EXERCISE:
Copy every record exactly, leaving the pictures out.

*** Opening of THE DATA ***

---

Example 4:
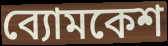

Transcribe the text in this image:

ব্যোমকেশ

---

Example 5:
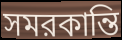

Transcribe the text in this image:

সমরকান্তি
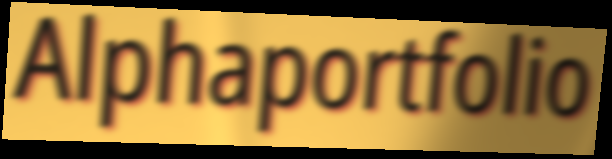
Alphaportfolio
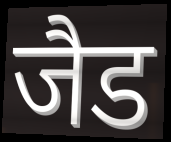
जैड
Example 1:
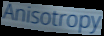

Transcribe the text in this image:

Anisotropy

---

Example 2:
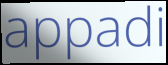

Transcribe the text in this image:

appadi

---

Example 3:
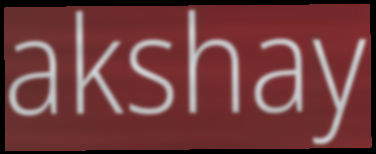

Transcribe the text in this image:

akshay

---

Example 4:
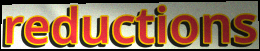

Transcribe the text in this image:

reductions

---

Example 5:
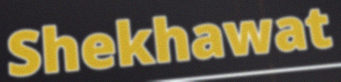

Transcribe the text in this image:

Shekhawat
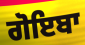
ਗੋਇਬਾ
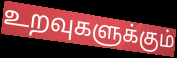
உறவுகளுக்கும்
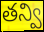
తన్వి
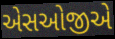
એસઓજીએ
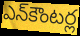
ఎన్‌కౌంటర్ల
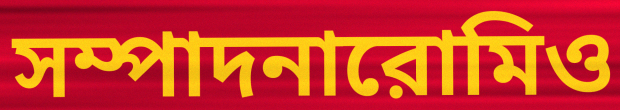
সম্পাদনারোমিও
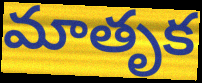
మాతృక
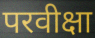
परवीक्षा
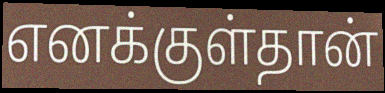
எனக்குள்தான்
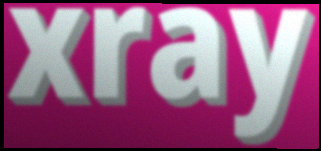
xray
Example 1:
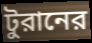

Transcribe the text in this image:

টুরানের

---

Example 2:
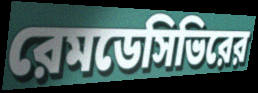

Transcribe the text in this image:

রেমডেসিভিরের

*** Close of THE DATA ***

RESULT OF THIS TASK:
---

Example 4:

Transcribe the text in this image:

ব্যোমকেশ

---

Example 5:

Transcribe the text in this image:

সমরকান্তি
Alphaportfolio
जैड
Example 1:

Transcribe the text in this image:

Anisotropy

---

Example 2:

Transcribe the text in this image:

appadi

---

Example 3:

Transcribe the text in this image:

akshay

---

Example 4:

Transcribe the text in this image:

reductions

---

Example 5:

Transcribe the text in this image:

Shekhawat
ਗੋਇਬਾ
உறவுகளுக்கும்
తన్వి
એસઓજીએ
ఎన్‌కౌంటర్ల
সম্পাদনারোমিও
మాతృక
परवीक्षा
எனக்குள்தான்
xray
Example 1:

Transcribe the text in this image:

টুরানের

---

Example 2:

Transcribe the text in this image:

রেমডেসিভিরের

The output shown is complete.